Daily Challenge cont.
c) From incidence matrix to adjacency list.
Pedagogical Reminder
The only way to progress in a STEM subject is through wrestling with concepts.
You can fake it for a long time thanks to the internet... slow down and build skill.
Graph Traversal
We want to visit every node (every edge).
How do we avoid returning to old places?
How do we do this efficiently?
Breadcrumbs
Three states:
Undiscovered (starting state)
Discovered (seen once from somewhere)
Processed (completely drained of data)
Properties
A winning algorithm here must be:
Systematic
Efficient
What's wrong with right hand on the wall?
Today BFS next time DFS
BFS = Breadth-First-Search
DFS = Depth-First-Search
Same outcome, completely different applications
Pseudo-code
BFS(G,s):
for v in G.V:
v.state = "undiscovered"
v.parent = NULL
s.state = "discovered"
s.d = 0
Q.enqueue(s)
while not Q.isEmpty:
u = Q.dequeue()
//TODO: process u here
for v in u.neighbors:
//TODO: process edge (u,v) here
if v.state == "undiscovered":
v.state = "discovered"
v.parent = u
v.d = u.d + 1
Q.enqueue(v)
u.state = "processed"
ICU1: BFS(G,a) vs BFS(G,i);
ICU2
How many times is each edge visited?
What is the complexity of BFS?
As a vehicle for riding the rails
Many algorithms are just traversal algorithms with extra processing.

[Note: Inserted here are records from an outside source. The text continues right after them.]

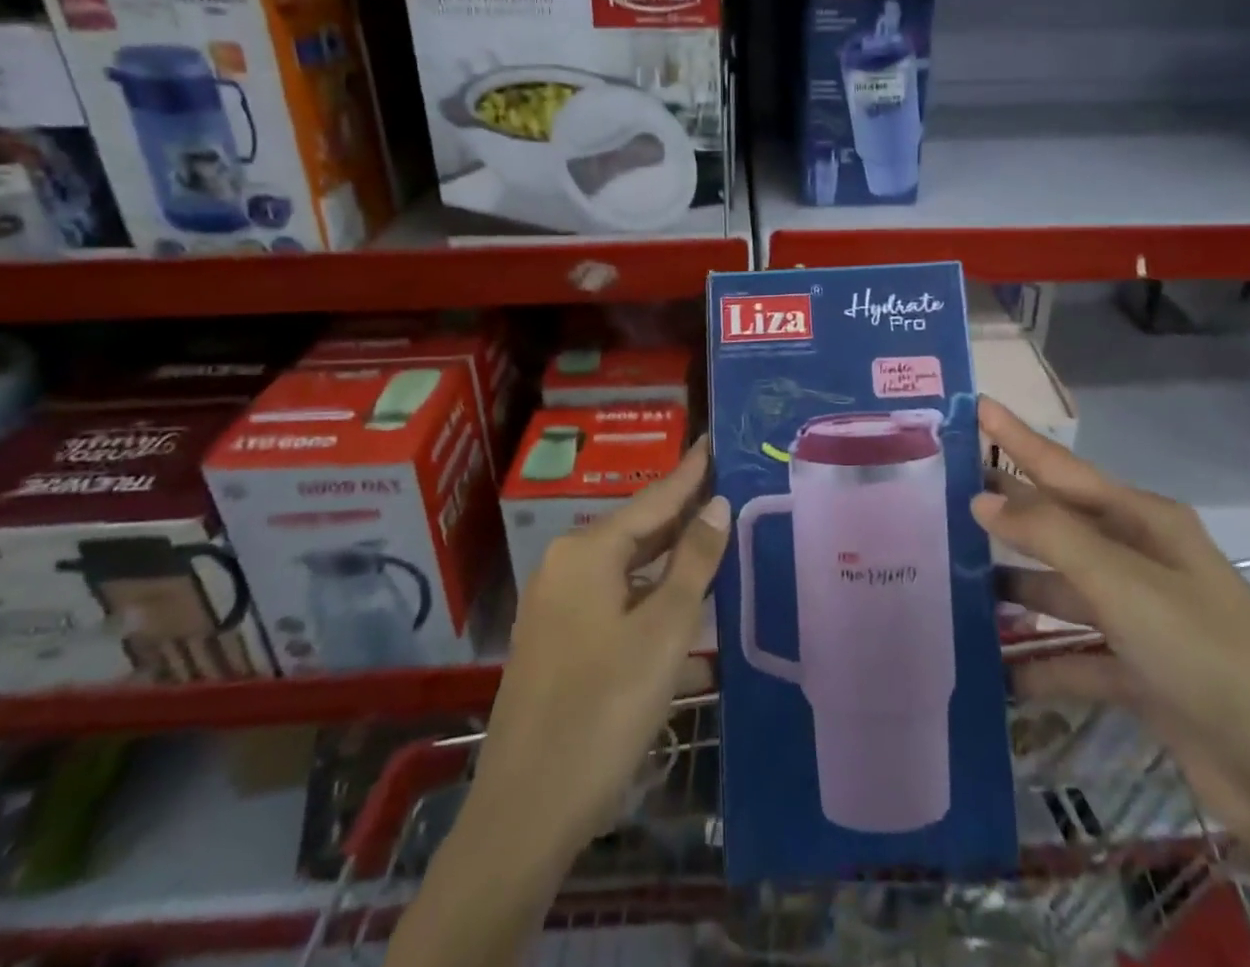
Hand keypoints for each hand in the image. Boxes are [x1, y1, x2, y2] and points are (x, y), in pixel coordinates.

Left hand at [468, 442, 727, 856]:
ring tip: (710, 534)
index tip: (711, 440)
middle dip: (680, 512)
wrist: (526, 810)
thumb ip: (693, 562)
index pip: (653, 499)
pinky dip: (646, 589)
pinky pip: (610, 595)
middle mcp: (564, 565)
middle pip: (636, 528)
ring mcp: (554, 603)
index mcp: (587, 551)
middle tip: (723, 486)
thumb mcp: (664, 631)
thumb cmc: (604, 710)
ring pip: (624, 565)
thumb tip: (716, 504)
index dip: (688, 472)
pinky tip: (675, 596)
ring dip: (666, 555)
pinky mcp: (555, 639)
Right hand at [974, 400, 1249, 966]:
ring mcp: (1138, 617)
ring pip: (1060, 589)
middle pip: (1056, 524)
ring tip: (953, 581)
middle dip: (1005, 510)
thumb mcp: (1123, 583)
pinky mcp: (1138, 672)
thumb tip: (982, 498)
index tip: (975, 404)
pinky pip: (1073, 656)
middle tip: (941, 491)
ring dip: (1014, 588)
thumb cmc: (1205, 654)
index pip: (1062, 467)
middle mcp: (1138, 559)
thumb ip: (1049, 535)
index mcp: (1143, 522)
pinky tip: (993, 670)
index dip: (1016, 436)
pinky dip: (1039, 663)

When you discover a vertex feel free to call a vertex sub-routine.
When you know a vertex and a parent then call an edge sub-routine.
When you are done with a vertex you can call a clean-up function.
Subtle Points (parent)
Parent is not well defined on a graph.
Our traversal creates a parent to children relationship
We've converted the graph into a tree.
ICU3: Tree from a; Tree from i
Subtle Points (queue)
If we merely change our data container from Queue to Stack we get Depth-First-Search.

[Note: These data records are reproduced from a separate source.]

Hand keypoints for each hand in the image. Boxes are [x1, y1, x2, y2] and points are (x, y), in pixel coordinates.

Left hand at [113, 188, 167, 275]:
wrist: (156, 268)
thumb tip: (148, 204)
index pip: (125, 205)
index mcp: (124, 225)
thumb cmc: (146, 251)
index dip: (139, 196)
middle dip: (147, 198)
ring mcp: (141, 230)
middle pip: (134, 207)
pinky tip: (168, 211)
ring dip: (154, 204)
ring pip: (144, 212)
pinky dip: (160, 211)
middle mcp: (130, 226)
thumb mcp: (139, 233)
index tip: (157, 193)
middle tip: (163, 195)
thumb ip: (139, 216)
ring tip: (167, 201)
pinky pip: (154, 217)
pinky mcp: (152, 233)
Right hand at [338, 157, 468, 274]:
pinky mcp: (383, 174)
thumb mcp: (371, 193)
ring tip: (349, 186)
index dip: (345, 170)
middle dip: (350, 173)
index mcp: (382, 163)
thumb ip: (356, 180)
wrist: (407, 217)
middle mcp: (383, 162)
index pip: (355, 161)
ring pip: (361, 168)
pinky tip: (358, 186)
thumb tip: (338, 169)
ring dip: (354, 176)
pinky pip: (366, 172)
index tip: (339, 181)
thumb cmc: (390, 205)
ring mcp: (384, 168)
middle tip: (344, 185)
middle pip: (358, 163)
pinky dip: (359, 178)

We rely on the ordering of FIFO to get some unique properties
Subtle Points (bit arrays, properties, or other)
If you choose the wrong way of "coloring" the points you lose speed.
BFS tree == Shortest Path?
Work from leaf to root using parent
pointers.
This gives a backwards path.
I claim it is the shortest path between the two.
Reason: BFS works radially
I will process all of the vertices of distance 1.
The nodes which are discovered after them must not have been distance 1.
If they are one away from distance 1 then they must be distance 2.
Limitations
Only works when you start BFS from one of the two points.
So far, only works when unweighted.
Quick exercise: Use our tree to get shortest_path from \(a\) to \(f\).
Connected Components
Can I get from every vertex to every other vertex?
Visually, this seems simple (undirected).
Important question (power grids, emergency traffic redirect, google maps)
Doable with BFS
c = 0
for v in vertices:
if v.state == "undiscovered":
c += 1
BFS(G,v) // component c
ICU4 Can this be two-colored?
Bipartite Graph Detection
for v in vertices:
v.color = "none"
s = vertices[0]
s.color = "color1"
bipartite = True
BFS(G,s) //using extra sub-routines
def process_edge(u,v):
if (u.color == v.color):
bipartite = False
v.color = opposite_color(u.color)